DATA –
================
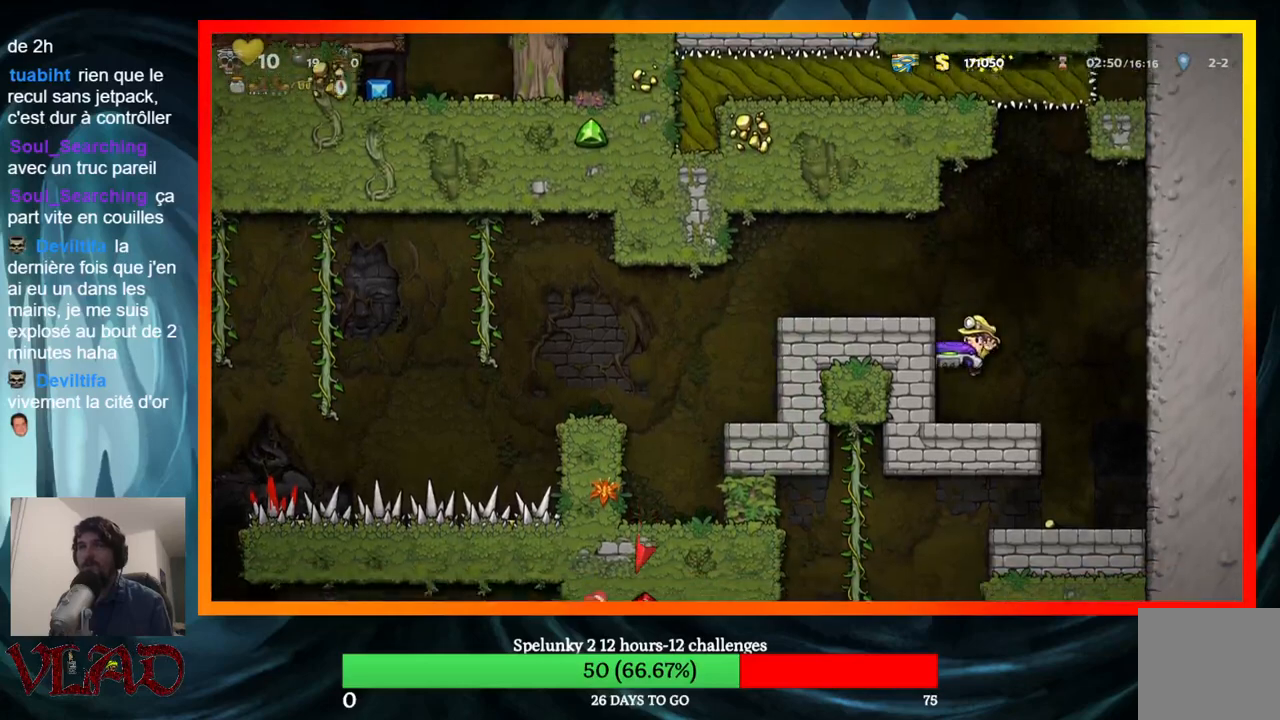
{"buttons": ["DPAD_LEFT"], "events": [[150, "A", "down"], [200, "DPAD_LEFT", "down"], [300, "A", "up"]]}
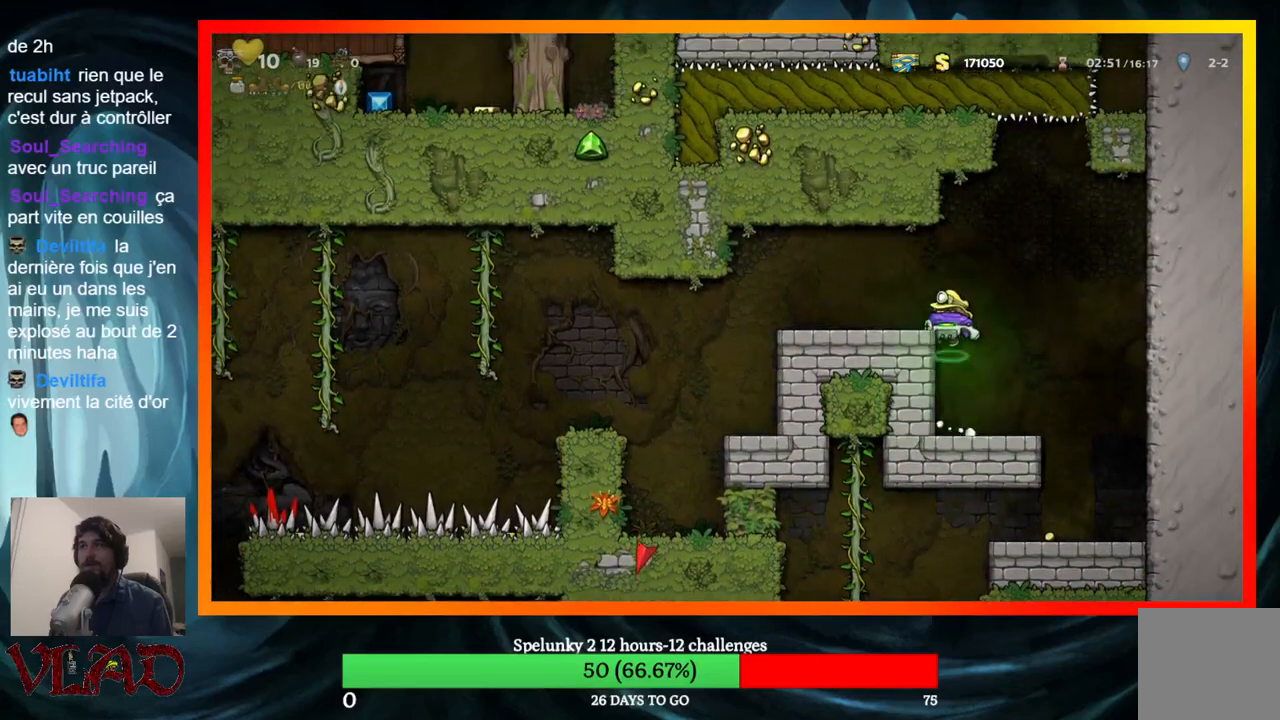
{"buttons": ["DPAD_LEFT"], "events": [[300, "A", "down"], [417, "A", "up"]]}
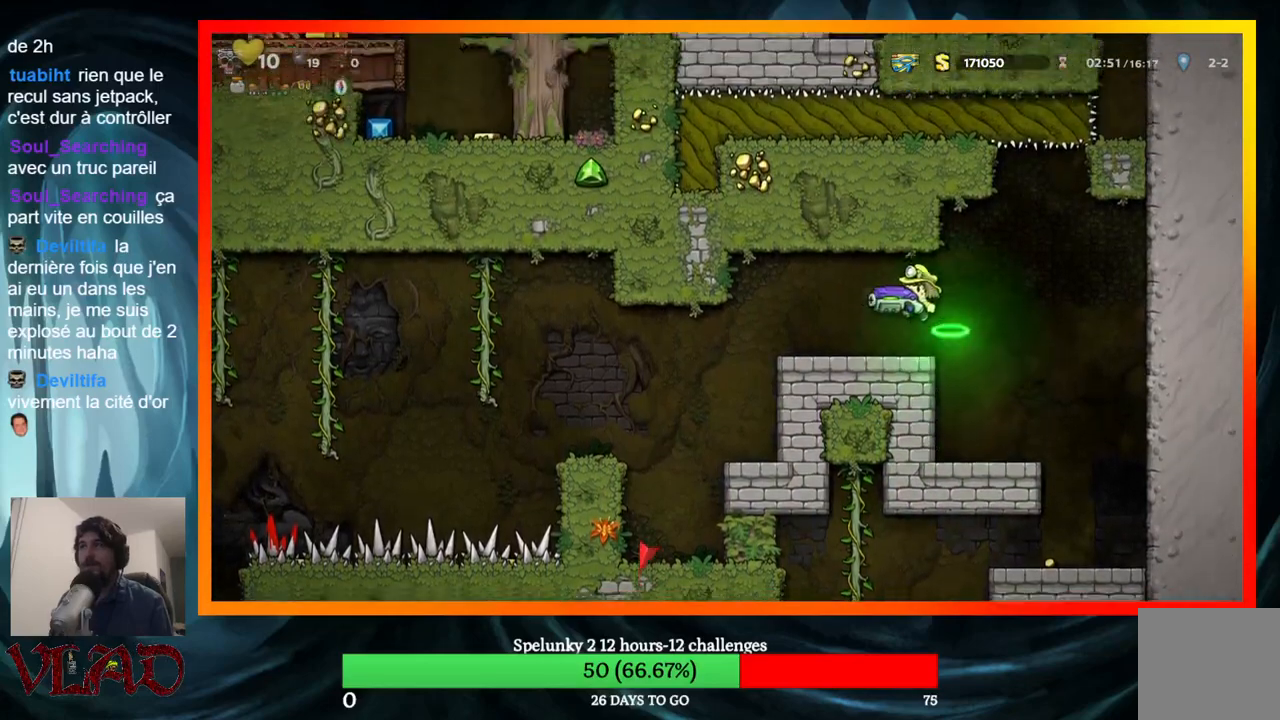
{"buttons": [], "events": [[33, "DPAD_LEFT", "up"], [150, "DPAD_RIGHT", "down"], [500, "DPAD_RIGHT", "up"]]}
================
TASK OBJECTIVE –
Could you set down the material above word for word while dropping its pictures?

REPLY –
{"buttons": ["DPAD_LEFT"], "events": [[150, "A", "down"], [200, "DPAD_LEFT", "down"], [300, "A", "up"]]}
{"buttons": ["DPAD_LEFT"], "events": [[300, "A", "down"], [417, "A", "up"]]}
{"buttons": [], "events": [[33, "DPAD_LEFT", "up"], [150, "DPAD_RIGHT", "down"], [500, "DPAD_RIGHT", "up"]]}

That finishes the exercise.